Russia is shipping oil to North Korea above UN mandated levels - US official
(This May 2 story corrects U.S. official's quote to say annual cap is 500,000 barrels, not 500, in paragraph 3 and to say Ukraine, not North Korea, in paragraph 8)
By Steve Holland
WASHINGTON (Reuters) - Russia has been quietly shipping refined petroleum to North Korea at levels that appear to violate the mandates of the United Nations Security Council, a U.S. official said on Thursday, adding the U.S. is planning new sanctions in response.
The disclosure came on the first day after a U.N. panel of experts monitoring enforcement of longstanding U.N. sanctions against North Korea for its nuclear weapons and missile programs was disbanded after a Russian veto.
"At the same time that Moscow vetoed the panel’s mandate renewal, Russia has been shipping refined petroleum from Port Vostochny to the DPRK (North Korea).
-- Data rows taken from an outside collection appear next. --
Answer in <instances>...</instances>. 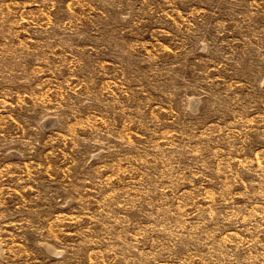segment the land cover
I'll return each instance as SVG.
<instances>
[{
  "label": "rangeland",
  "instance_id": "rangeland-1",
  "mask_svg": "<svg viewBox=\"0 0 264 264\" xmlns=\"http://www.w3.org/2000/svg\"><path fill=\"white\" fill-rule=\"evenodd\" d=\"M0 264H264V0H0Z\"/></svg>",
  "mask_w": 264,
  "mask_h": 264
}]
</instances>
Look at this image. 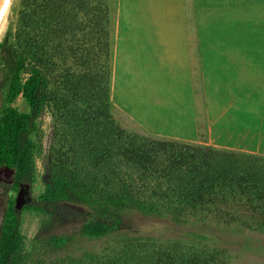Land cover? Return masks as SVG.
I'll return each instance as SVG.
<instances>
[{"label": "trees", "instance_id": "1", "mask_svg": "<svg viewBox=\"0 0 264 264\" xmlns=\"http://www.w3.org/2000/svg\"><path fill=\"white\" fill-rule=\"evenodd\" d=\"M110 29V0H20L0 43V169L13 171L11 184L0 183V264H231L206 235L143 236L130 217L264 236V156L144 140L119 126ZM20 96L27 112L12 108ZM45 113L44 190L18 207L16 195L35 182L33 136ZM25 212L46 217L26 252ZM74 218L84 239L107 246L59 257L72 238L55 229Z\"/></svg>", "mask_w": 264, "mask_h": 264}, {"label": "rangeland", "instance_id": "2", "mask_svg": "<svg viewBox=\"0 0 264 264\" xmlns=\"http://www.w3.org/2000/svg\"><path fill=\"white\" fill-rule=\"evenodd\" d=\"M19 9L20 0H12L3 22L0 43L10 25L16 24ZM110 9L111 110L117 124L144 140L247 153L240 136L233 140L210 133L211 106L225 104L228 110L225 116L241 117L239 112L242 111L237 110L241 102L236 98L248 88L249 100L257 108L255 112L259 113L262 109L258 108L264 107V89L260 94L258 88L262 81L259 72L264 70V0H110ZM132 36H136L133 45ZM188 38L202 39V44L194 48L187 44ZM157 86L168 100H176L179 108L189 106L192 101L202 102V117L199 118L202 128L198 133L186 125L181 127L182 134L171 127L162 131L161 125L148 119L143 107L147 94L143 89ZM12 108L28 111L22 96ZM207 108H210V116L206 115ZM246 112L245 109L243 113ZM50 126L51 119L45 113L39 120L38 133L33 136L35 182L31 188L23 186L16 195L18 207L38 198L44 190L43 163L51 142ZM217 144L232 149L219 148ZM12 180L13 171L0 169V183L11 184ZM5 205L6 198L0 189V232ZM20 218L23 251L26 252L46 217L25 212ZM130 219L133 230L140 235L161 239L185 238L191 232L206 235L213 246L228 251L231 264H264V236L258 233L223 231L193 223L176 225L168 219L139 214H133ZM81 224L74 218L55 229L56 234L72 238L70 245L57 253L59 257L101 251L107 246L105 240L84 239L79 233ZM55 256L50 254L52 260Z\"/></svg>", "mask_w": 264, "mask_h": 264}, {"label": "crops", "instance_id": "3", "mask_svg": "<svg viewBox=\"0 0 264 264\" xmlns=\"http://www.w3.org/2000/svg\"><path fill=\"white\" fill-rule=\"evenodd\" d=\"M123 39L125 40L126 38L123 37ZM135 39L136 36L135 38L133 36L131 37V41ZM186 42L188 45L195 48L196 46H200L202 44V39L188 38ZM131 43L133 45L135 41ZM197 57L202 58L200 55H197ZM259 73H261L260 75L262 77V81H260L258 88L260 89V94H262V89H264V70ZM246 79L249 80L250 77ZM249 90L250 89L245 88L242 92V96H238V98H236L237 102H241L240 108L237 109L242 111V113L239 112V114L243 115L241 117L237 118L233 115V118H230L225 116L228 114V110L226 109L227 106H225V104H215L211 106V122L209 125V131L210 133L213 132L214 135L232 137L233 140L240 136L243 140V145L247 150V154L264 156V107L258 108L259 110L262 109L259 113L255 112L257 108H254L252 101L249 100ZM160 91H162V89H159L158 86L155 88L143 89V92L147 94L143 107L148 113V119L155 125H161L162 131L171 127L177 133L180 131L182 134L181 127L182 125H186L189 126V129L193 130L194 133H198L201 127V125H199V118L202 117V102L194 103L192 101L189 106L179 108L176 100H168V97L163 95L164 91H162L163 93ZM247 100H249L248 104ZM232 102L236 103L235 101ZM229 104L231 105L232 103ZM232 109H230V111H232ZM245 109L248 112L243 113ZM206 115L210 116V108H207ZM216 146L219 148L232 149L229 147H223L219 144ZM248 146L251 147L250 150Z\"/></svg>", "mask_w": 264, "mask_h": 264}, {"label": "bare ground", "instance_id": "4", "mask_svg": "<svg viewBox=\"0 0 264 264\" xmlns=\"http://www.w3.org/2000/svg\"><path fill=\"white\" fill-rule=\"evenodd\" d=\"M11 3H12V0H10V2H9V4H8V8L5 10L4 9V11H3V13H2V15H1V17H0V36H1V32H2V26H3V22H4V19H5V16H6V14H7V12H8V9L10 8V6H11Z\"/></svg>", "mask_w": 264, "mask_h": 264}, {"label": "water", "instance_id": "5", "mask_svg": "<svg viewBox=\"0 0 264 264\" xmlns=\"http://www.w3.org/2000/svg\"><path fill=\"white\" fill-rule=\"evenodd\" d=\"M4 3H5V0H0V17L4 11Z\"/></svg>", "mask_w": 264, "mask_h": 264}, {"label": "clouds", "instance_id": "6", "mask_svg": "<svg viewBox=\"0 0 264 264\" xmlns=\"http://www.w3.org/2000/svg\"><path fill=\"white\" fill-rule=\"evenodd\" d=\"M9 2H10V0H5V3H4V9L5 10L8 8Z\"/></svg>", "mask_w": 264, "mask_h": 264}]
</instances>
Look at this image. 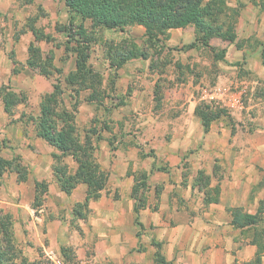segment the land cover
Segmentation results:
<instances>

Russian shipments have already pushed DPRK imports above the 500,000-barrel annual cap mandated by the U.N. Security Council," the U.S. official told Reuters, speaking on condition of anonymity.
The official said that in March alone, Russia shipped more than 165,000 barrels of refined petroleum to North Korea and that given the close proximity of Russian and North Korean commercial ports, Russia could sustain these shipments indefinitely.
Russia blocked the annual renewal of the panel in late March in what the U.S. official described as a calculated move by Moscow to hide its own violations of UN Security Council resolutions.
The official said the United States will continue to impose sanctions "against those working to facilitate arms and refined petroleum transfers between Russia and the DPRK."
"We have previously worked to coordinate autonomous sanctions designations with our partners — including Australia, the European Union, Japan, New Zealand, the Republic of Korea, and the United Kingdom — and we will continue to do so," the official said.
North Korea has been helping Russia in its war against Ukraine by supplying ballistic missiles.